Sorry for the lame Rocky spin. I love Rocky. But this isn’t about his awesome boxing skills. It’s about our trip to Hadrian’s Villa. Our trip to Hadrian’s Villa was a pretty good one. It’s through Temple that we went, so if you’re someone looking for the trip and you’re studying abroad, you can go with the Temple art history classes. If you’re not going to Temple, don’t fear, I’m sure there’s a bus trip that goes there. There’s bus trips pretty much everywhere. I’ve found this out recently when planning my parents’ vacation. Day trips here, weekend trips there. Everywhere. We got a wine tour through Tuscany leaving from Rome and I’m keeping my sweaty little fingers crossed that our group isn’t another big tour group in a sea of big tour groups at the farm that we’re going to. It is a farm, so hopefully the heavens will open up and shine some love down on me and grant my wishes. Keep your fingers crossed too. Enough of my hopes and dreams though. Hadrian’s Villa. I remember sitting in that lovely dark air conditioned dungeon art history room my first semester at Tyler in what I think was Dr. Kline’s class. He showed us slides and talked about them in a way that got your imagination going. He described them that they were interesting, not boring memorizations. He’d say things like “when you go to Italy you’ll have to see this” or “you could take a weekend trip to Rome and see this”. It’s funny now that I actually did. Hadrian’s Villa was always one of my favorite slides. It looked magical in some way. Like I’d like to go there and hang out by the pool. Although I could be making this up, my memory does that sometimes. But I’m pretty sure this is real. Most of the Villa is destroyed and unrecognizable as to what it once was and unfortunately Dr. Kline wasn’t there to help color in the pages. But the section that I remember most did not disappoint. It’s a little pond area of water, giant fish, tadpoles, and statues. The water looks radioactive and the fish look like they’ve drank too much of it, but I loved it. It really was still beautiful.

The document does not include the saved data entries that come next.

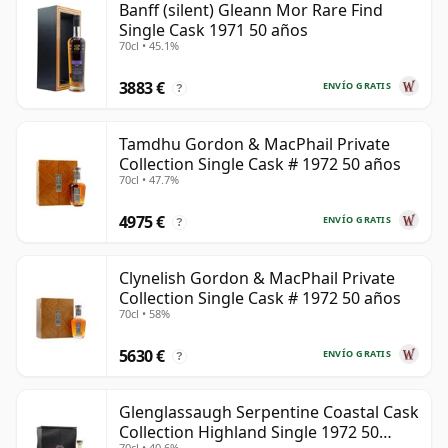
Banff (silent) Gleann Mor Rare Find
Single Cask 1971 50 años
70cl • 45.1%
3883 €
ENVÍO GRATIS
?
Tamdhu Gordon & MacPhail Private
Collection Single Cask # 1972 50 años
70cl • 47.7%
4975 €
ENVÍO GRATIS
?
Clynelish Gordon & MacPhail Private
Collection Single Cask # 1972 50 años
70cl • 58%
5630 €
ENVÍO GRATIS
?
Glenglassaugh Serpentine Coastal Cask
Collection Highland Single 1972 50
70cl • 40.6%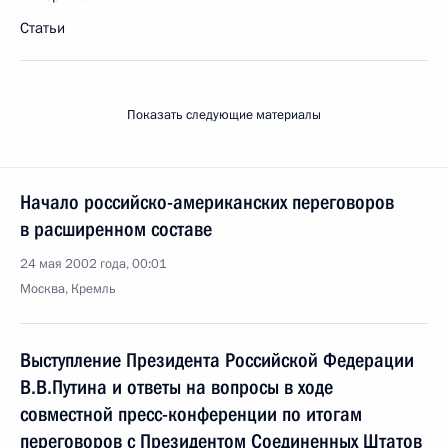
Статьи
Показать следующие материалы
Начало российско-американских переговоров
в расширенном составе
24 мая 2002 года, 00:01
Москва, Кремль
Выступление Президента Российской Федерации
В.В.Путина и ответы на вопросы в ходе
совместной пресс-конференции по итогам
переговоров с Президентом Соединенных Штатов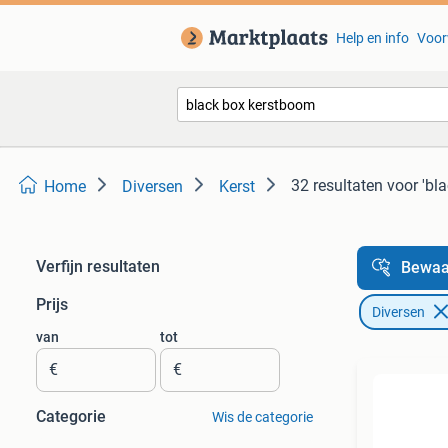
Help en info
Voor
32 resultaten
voor 'bl
Home
Diversen
Kerst
Verfijn resultaten
Bewaa
Prijs
Diversen
van
tot
€
€
Categorie
Wis de categorie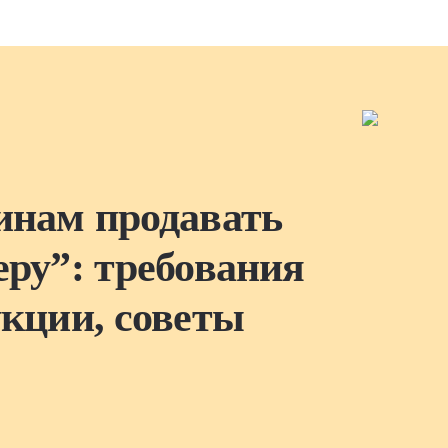
инам продавать
еру”: требования
укции, советы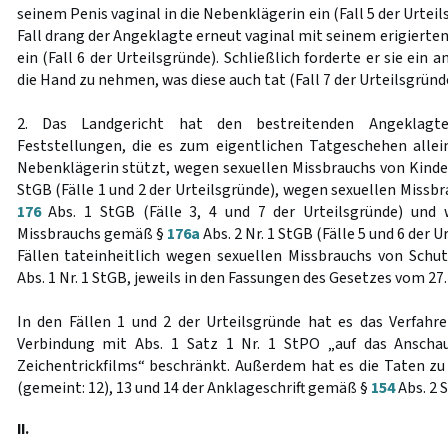
seinem Penis vaginal in die Nebenklägerin ein (Fall 5 der Urtei
Fall drang der Angeklagte erneut vaginal mit seinem erigierten
ein (Fall 6 der Urteilsgründe). Schließlich forderte er sie ein a
die Hand zu nehmen, was diese auch tat (Fall 7 der Urteilsgründ
2. Das Landgericht hat den bestreitenden Angeklagte
Feststellungen, die es zum eigentlichen Tatgeschehen alle
Nebenklägerin stützt, wegen sexuellen Missbrauchs von Kin
StGB (Fälle 1 und 2 der Urteilsgründe), wegen sexuellen Miss
176
Abs. 1 StGB (Fälle 3, 4 und 7 der Urteilsgründe) und
Missbrauchs gemäß §
176a
Abs. 2 Nr. 1 StGB (Fälle 5 und 6 der 
Fällen tateinheitlich wegen sexuellen Missbrauchs von Sc
Abs. 1 Nr. 1 StGB, jeweils in den Fassungen des Gesetzes vom 27
In den Fällen 1 und 2 der Urteilsgründe hat es das Verfa
Verbindung mit Abs. 1 Satz 1 Nr. 1 StPO „auf das Anscha
Zeichentrickfilms“ beschränkt. Außerdem hat es die Taten zu de
(gemeint: 12), 13 und 14 der Anklageschrift gemäß §
154
Abs. 2 
II.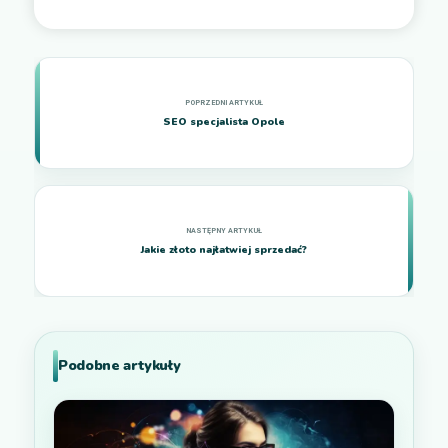
SEO specjalista Opole
Jakie złoto najłatwiej sprzedać?
Podobne artykuły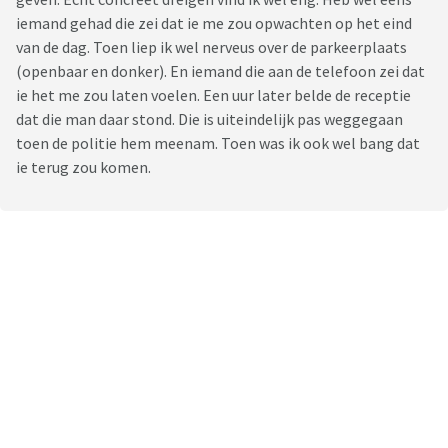
iemand gehad die zei dat ie me zou opwachten op het eind
van de dag. Toen liep ik wel nerveus over de parkeerplaats
(openbaar en donker). En iemand die aan de telefoon zei dat
ie het me zou laten voelen. Een uur later belde de receptie
dat die man daar stond. Die is uiteindelijk pas weggegaan
toen de politie hem meenam. Toen was ik ook wel bang dat
ie terug zou komen.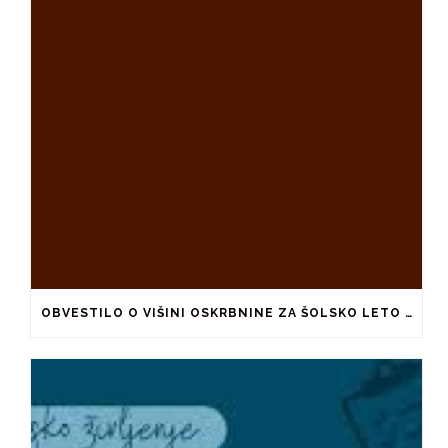
OBVESTILO O VIŠINI OSKRBNINE ZA ŠOLSKO LETO 2026/2027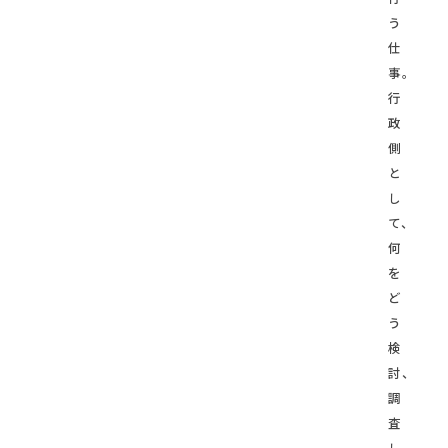
う
仕
事。
行
政
側
と
し
て、
何
を
ど
う
検
討、
調
査
し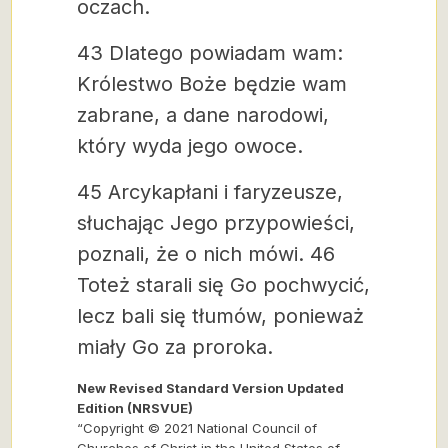
oczach.
43 Dlatego powiadam wam:
Królestwo Boże będzie wam
zabrane, a dane narodowi,
który wyda jego owoce.
45 Arcykapłani i faryzeusze,
słuchając Jego przypowieści,
poznali, że o nich mówi. 46
Toteż starali się Go pochwycić,
lecz bali się tłumów, ponieważ
miały Go za proroka.
New Revised Standard Version Updated
Edition (NRSVUE)
“Copyright © 2021 National Council of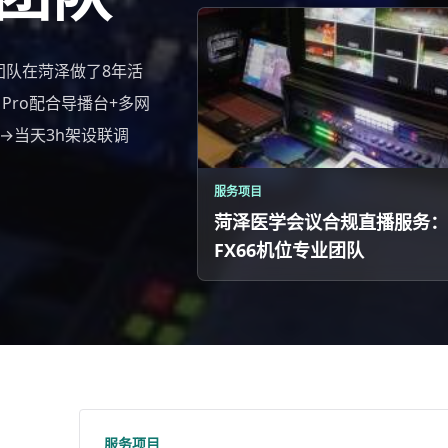
业团队在菏泽做了8年活
Pro配合导播台+多网
点→当天3h架设联调
服务项目
菏泽医学会议合规直播服务：
FX66机位专业团队
服务项目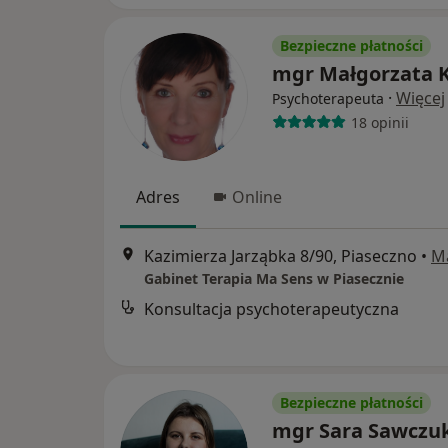
Bezpieczne płatności
mgr Małgorzata K
·
Więcej
Psychoterapeuta
18 opinii
Adres
Online
Kazimierza Jarząbka 8/90, Piaseczno
•
M
Gabinet Terapia Ma Sens w Piasecznie
Konsultacja psychoterapeutyczna
Bezpieczne płatności
mgr Sara Sawczu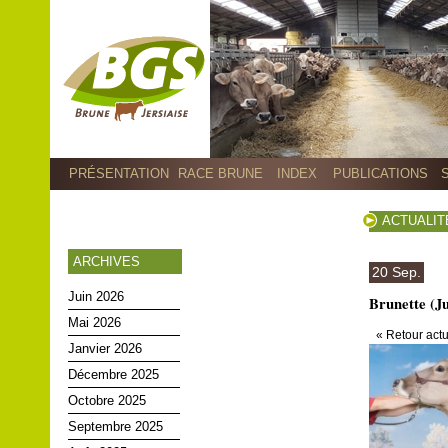
PRÉSENTATION
RACE BRUNE
INDEX
PUBLICATIONS
ACTUALIT
ARCHIVES
20 Sep.
Juin 2026
Brunette (
Mai 2026
« Retour actu
Janvier 2026
Décembre 2025
Octobre 2025
Septembre 2025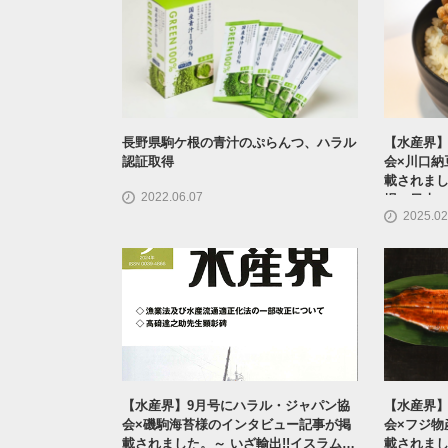
長野県駒ケ根の青汁のぷらんつ、ハラル
【水産界】
認証取得
会×川口納
載されまし
2022.06.07
場へ日本
2025.02
【水産界】9月号にハラル・ジャパン協
【水産界】
会×磯駒海苔様のインタビュー記事が掲
会×フジ物
載されました。～ いざ輸出!!イスラム市
載されまし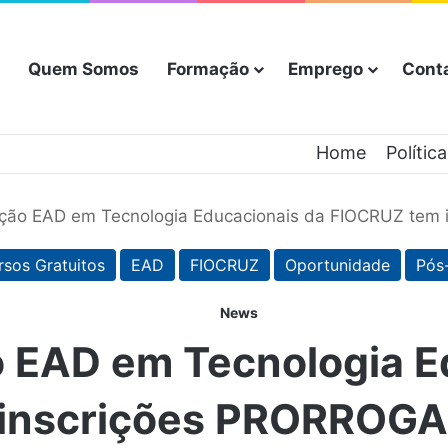
Quem Somos
Formação
Emprego
Cont
Home
Polític
ação EAD em Tecnologia Educacionais da FIOCRUZ tem 
rsos Gratuitos
EAD
FIOCRUZ
Oportunidade
Pós
News
o EAD em Tecnologia E
inscrições PRORROGA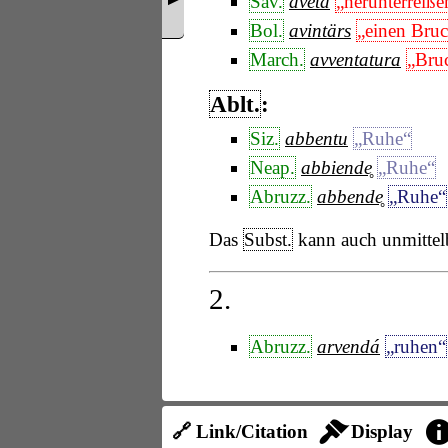
Sav.
avẽtá
„herunterreiße
Bol.
avintärs
„einen Bru
March.
avventatura
„Bru
Ablt.
:
Siz.
abbentu
„Ruhe“
Neap.
abbiende̥
„Ruhe“
Abruzz.
abbende̥
„Ruhe“
Das
Subst.
kann auch unmittel
2.
Abruzz.
arvendá
„ruhen“
🔗 Link/Citation
Display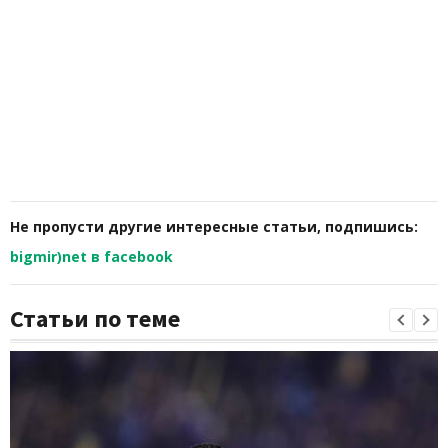
Не пропусти другие интересные статьи, подпишись:
bigmir)net в facebook
Статьи по теме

There’s columns and statues all around. Many nude, and of course the people that I was with had to get in the risqué pictures with the butts. There’s this funny running joke with the people we’re here with about taking weird, somewhat inappropriate photos with statues while in Rome together. That gradually led into incorporating the couples in the park that express a little too much enthusiasm about PDA. My friend likes to somewhat discretely sit or stand pretty close to couples that are pretty intensely intimate and pretend like she’s kissing someone. We’re probably pretty weird, but I thought it was hilarious. The Italian culture likes to let it all hang out from what we’ve observed, especially in parks.
Anyway…back to the villa. It’s definitely a place worth visiting. We had a lecture there that was really not the most fun thing to do…sorry to say, but I’m sure a tour or information that’s meant to be entertaining would be awesome.